::: Data for this exercise :::
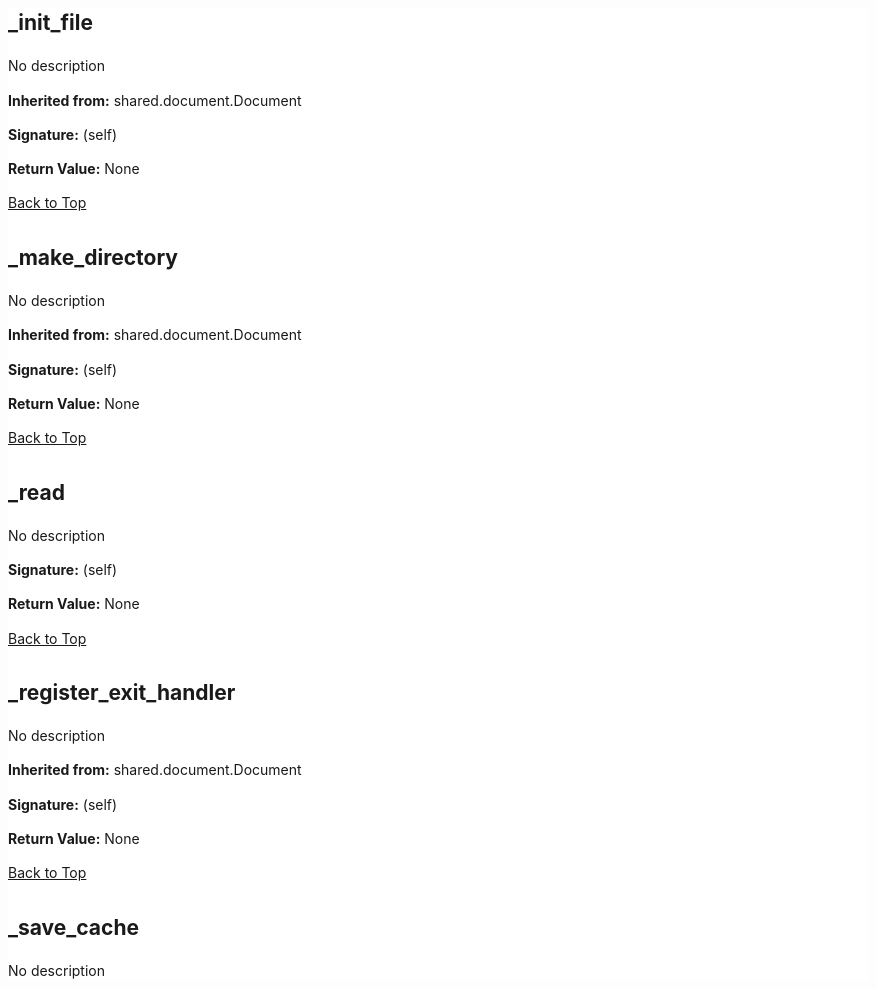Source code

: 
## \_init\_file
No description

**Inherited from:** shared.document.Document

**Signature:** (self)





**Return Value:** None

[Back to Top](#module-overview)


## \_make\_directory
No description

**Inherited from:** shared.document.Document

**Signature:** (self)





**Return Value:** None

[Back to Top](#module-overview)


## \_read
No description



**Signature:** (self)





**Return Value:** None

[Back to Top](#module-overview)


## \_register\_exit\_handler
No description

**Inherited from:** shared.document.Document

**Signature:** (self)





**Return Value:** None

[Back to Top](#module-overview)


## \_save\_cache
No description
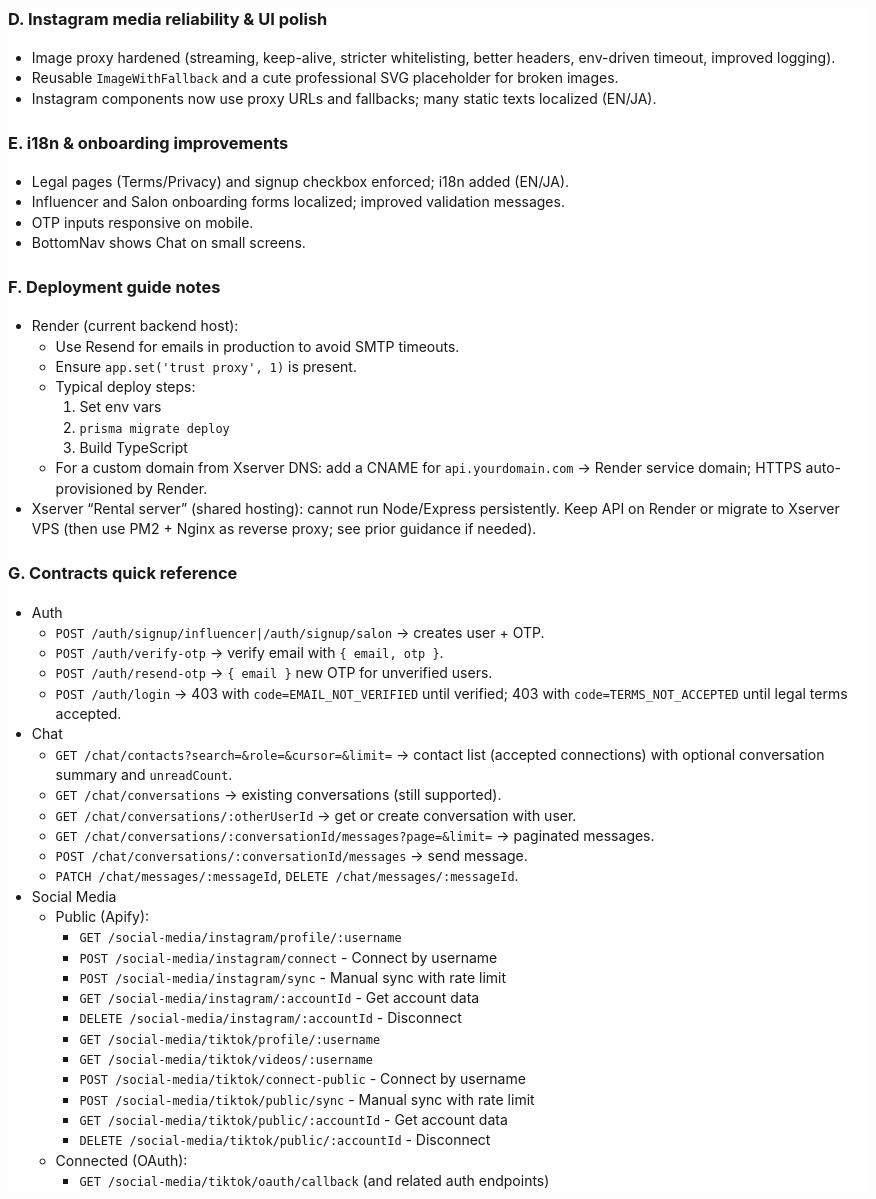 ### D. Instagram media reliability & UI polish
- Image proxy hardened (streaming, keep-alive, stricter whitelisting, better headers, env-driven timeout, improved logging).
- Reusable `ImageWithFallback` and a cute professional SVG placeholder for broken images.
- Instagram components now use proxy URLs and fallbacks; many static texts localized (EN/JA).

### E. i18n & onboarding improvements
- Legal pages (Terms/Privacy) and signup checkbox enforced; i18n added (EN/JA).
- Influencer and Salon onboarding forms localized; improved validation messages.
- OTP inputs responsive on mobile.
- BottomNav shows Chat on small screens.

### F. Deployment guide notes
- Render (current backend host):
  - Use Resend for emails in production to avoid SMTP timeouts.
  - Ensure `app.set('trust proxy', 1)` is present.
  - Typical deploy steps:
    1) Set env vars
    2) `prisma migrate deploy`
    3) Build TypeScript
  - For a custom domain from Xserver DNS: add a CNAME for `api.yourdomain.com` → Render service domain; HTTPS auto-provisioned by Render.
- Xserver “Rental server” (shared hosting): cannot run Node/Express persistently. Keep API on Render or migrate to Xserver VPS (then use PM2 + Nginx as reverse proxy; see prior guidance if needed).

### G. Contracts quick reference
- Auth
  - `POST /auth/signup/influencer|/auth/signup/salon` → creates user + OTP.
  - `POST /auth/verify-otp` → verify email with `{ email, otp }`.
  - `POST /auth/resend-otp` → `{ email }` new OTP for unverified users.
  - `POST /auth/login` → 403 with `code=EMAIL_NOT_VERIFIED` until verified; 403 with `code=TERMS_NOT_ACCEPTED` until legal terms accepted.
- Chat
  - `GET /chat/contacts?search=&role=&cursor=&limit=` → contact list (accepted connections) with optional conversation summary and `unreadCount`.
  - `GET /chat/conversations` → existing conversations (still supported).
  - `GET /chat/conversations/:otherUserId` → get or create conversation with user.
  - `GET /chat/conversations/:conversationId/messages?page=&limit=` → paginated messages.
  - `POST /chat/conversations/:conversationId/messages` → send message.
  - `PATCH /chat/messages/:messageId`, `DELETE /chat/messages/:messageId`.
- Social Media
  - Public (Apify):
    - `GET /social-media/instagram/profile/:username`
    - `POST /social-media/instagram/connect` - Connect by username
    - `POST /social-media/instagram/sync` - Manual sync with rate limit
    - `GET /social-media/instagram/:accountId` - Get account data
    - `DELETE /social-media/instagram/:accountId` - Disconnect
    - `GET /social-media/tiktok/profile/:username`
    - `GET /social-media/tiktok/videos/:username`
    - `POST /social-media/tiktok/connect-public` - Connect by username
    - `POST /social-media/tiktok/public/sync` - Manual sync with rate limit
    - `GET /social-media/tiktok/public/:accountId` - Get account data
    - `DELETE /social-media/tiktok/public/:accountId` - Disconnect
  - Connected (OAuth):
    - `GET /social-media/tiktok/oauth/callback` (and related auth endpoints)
:::
> **What to do**: Copy all of the data above line for line, without any changes. Leave the pictures out of your answer.

> **Solution to the problem**:
Source code

: 
## \_init\_file
No description

**Inherited from:** shared.document.Document

**Signature:** (self)





**Return Value:** None

[Back to Top](#module-overview)


## \_make\_directory
No description

**Inherited from:** shared.document.Document

**Signature:** (self)





**Return Value:** None

[Back to Top](#module-overview)


## \_read
No description



**Signature:** (self)





**Return Value:** None

[Back to Top](#module-overview)


## \_register\_exit\_handler
No description

**Inherited from:** shared.document.Document

**Signature:** (self)





**Return Value:** None

[Back to Top](#module-overview)


## \_save\_cache
No description
 ### D. Instagram media reliability & UI polish
- Image proxy hardened (streaming, keep-alive, stricter whitelisting, better headers, env-driven timeout, improved logging).
- Reusable `ImageWithFallback` and a cute professional SVG placeholder for broken images.
- Instagram components now use proxy URLs and fallbacks; many static texts localized (EN/JA).

### E. i18n & onboarding improvements
- Legal pages (Terms/Privacy) and signup checkbox enforced; i18n added (EN/JA).
- Influencer and Salon onboarding forms localized; improved validation messages.
- OTP inputs responsive on mobile.
- BottomNav shows Chat on small screens.

### F. Deployment guide notes
- Render (current backend host):
  - Use Resend for emails in production to avoid SMTP timeouts.
  - Ensure `app.set('trust proxy', 1)` is present.
  - Typical deploy steps:
    1) Set env vars
    2) `prisma migrate deploy`
    3) Build TypeScript
  - For a custom domain from Xserver DNS: add a CNAME for `api.yourdomain.com` → Render service domain; HTTPS auto-provisioned by Render.
- Xserver “Rental server” (shared hosting): cannot run Node/Express persistently. Keep API on Render or migrate to Xserver VPS (then use PM2 + Nginx as reverse proxy; see prior guidance if needed).

### G. Contracts quick reference
- Auth
  - `POST /auth/signup/influencer|/auth/signup/salon` → creates user + OTP.
  - `POST /auth/verify-otp` → verify email with `{ email, otp }`.
  - `POST /auth/resend-otp` → `{ email }` new OTP for unverified users.
  - `POST /auth/login` → 403 with `code=EMAIL_NOT_VERIFIED` until verified; 403 with `code=TERMS_NOT_ACCEPTED` until legal terms accepted.
- Chat
  - `GET /chat/contacts?search=&role=&cursor=&limit=` → contact list (accepted connections) with optional conversation summary and `unreadCount`.
  - `GET /chat/conversations` → existing conversations (still supported).
  - `GET /chat/conversations/:otherUserId` → get or create conversation with user.
  - `GET /chat/conversations/:conversationId/messages?page=&limit=` → paginated messages.
  - `POST /chat/conversations/:conversationId/messages` → send message.
  - `PATCH /chat/messages/:messageId`, `DELETE /chat/messages/:messageId`.
- Social Media
  - Public (Apify):
    - `GET /social-media/instagram/profile/:username`
    - `POST /social-media/instagram/connect` - Connect by username
    - `POST /social-media/instagram/sync` - Manual sync with rate limit
    - `GET /social-media/instagram/:accountId` - Get account data
    - `DELETE /social-media/instagram/:accountId` - Disconnect
    - `GET /social-media/tiktok/profile/:username`
    - `GET /social-media/tiktok/videos/:username`
    - `POST /social-media/tiktok/connect-public` - Connect by username
    - `POST /social-media/tiktok/public/sync` - Manual sync with rate limit
    - `GET /social-media/tiktok/public/:accountId` - Get account data
    - `DELETE /social-media/tiktok/public/:accountId` - Disconnect
  - Connected (OAuth):
    - `GET /social-media/tiktok/oauth/callback` (and related auth endpoints)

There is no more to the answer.